Monday, December 24, 2001
There was a period during the mid-1990s when biotech companies focused on infectious diseases were hot. According to the mantra, it was going to be a slam dunk to develop new antibiotics because preclinical work was highly predictive of human efficacy, clinical trials would be straightforward, and companies could piggyback onto known classes of antibiotics.
The argument was that if a compound killed a bacterial infection in animals, it would kill it in humans. Thus the productivity metrics for companies developing antibiotics were supposed to be better than for companies working in other diseases.
The reality has turned out to be far more complex, and developing new antibiotics has not been any easier than developing other new drugs. Some of the new targets have proven to be intractable, good animal models only exist for a limited set of infections, clinical trials are complicated, and compounds often must be tested in comparison with existing antibiotics.
Keeping the faith
Antibiotics are typically directed against a microbial target that has no human counterpart, such as a bacterial cell wall, or against a microbial target that significantly differs from its human counterpart so it can be selectively targeted, such as the ribosome. The point is that the host is not affected by the treatment while the infectious organism is killed, or at least cannot continue to proliferate.

- [DATA SHOWN]
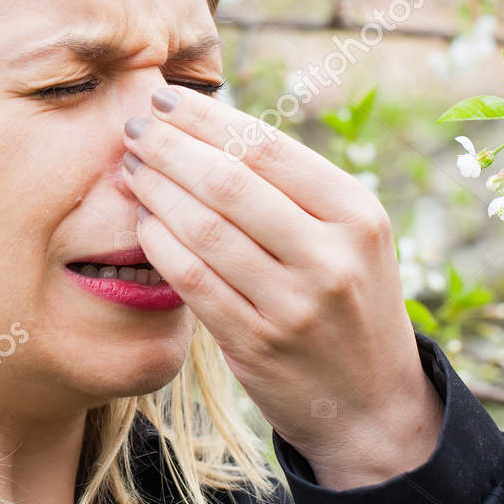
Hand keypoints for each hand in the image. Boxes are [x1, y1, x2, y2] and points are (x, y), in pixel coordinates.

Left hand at [121, 87, 442, 488]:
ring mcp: (294, 304)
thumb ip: (297, 191)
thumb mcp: (352, 240)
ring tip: (131, 170)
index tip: (164, 97)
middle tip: (133, 127)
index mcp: (357, 214)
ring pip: (205, 229)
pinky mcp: (258, 344)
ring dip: (157, 191)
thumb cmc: (349, 304)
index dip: (206, 117)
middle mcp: (331, 256)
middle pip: (230, 181)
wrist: (372, 405)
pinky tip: (143, 224)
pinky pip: (194, 281)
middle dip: (171, 147)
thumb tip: (212, 126)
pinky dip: (160, 245)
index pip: (267, 147)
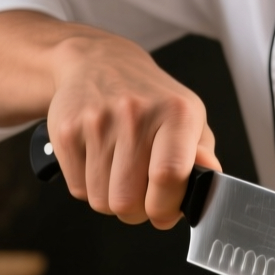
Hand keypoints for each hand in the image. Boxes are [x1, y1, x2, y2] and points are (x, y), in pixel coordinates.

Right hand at [45, 32, 219, 228]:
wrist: (100, 63)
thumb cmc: (152, 100)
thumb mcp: (189, 119)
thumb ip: (203, 158)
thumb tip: (207, 186)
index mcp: (176, 113)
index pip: (168, 176)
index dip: (165, 208)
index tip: (164, 211)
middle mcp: (135, 114)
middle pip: (128, 201)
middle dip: (136, 210)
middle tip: (141, 193)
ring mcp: (97, 122)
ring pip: (101, 201)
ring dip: (112, 199)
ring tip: (120, 173)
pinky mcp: (66, 132)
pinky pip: (77, 191)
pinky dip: (90, 187)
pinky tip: (99, 163)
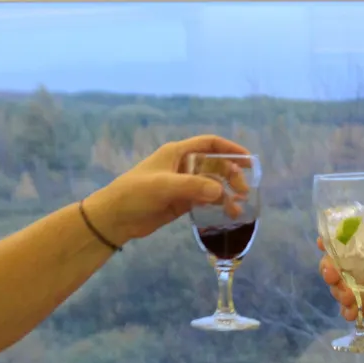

- [TO DO]
1. Please rewrite the paragraph of the antibiotics text that begins "The reality has turned out" as a short bulleted list, keeping its main facts.
2. Reproduce the antibiotics text verbatim between "Monday, December 24, 2001" and "in other diseases.", inclusive.
The rows are separate material, unrelated to the antibiotics text.

- [REPLIES]
1.
- Developing new antibiotics has proved far more complex than expected and no easier than developing other new drugs.
- Some of the new targets have been intractable.
- Good animal models exist only for a limited set of infections.
- Clinical trials are complicated.
- Compounds often must be tested in comparison with existing antibiotics.

2.
Monday, December 24, 2001
There was a period during the mid-1990s when biotech companies focused on infectious diseases were hot. According to the mantra, it was going to be a slam dunk to develop new antibiotics because preclinical work was highly predictive of human efficacy, clinical trials would be straightforward, and companies could piggyback onto known classes of antibiotics.
The argument was that if a compound killed a bacterial infection in animals, it would kill it in humans. Thus the productivity metrics for companies developing antibiotics were supposed to be better than for companies working in other diseases.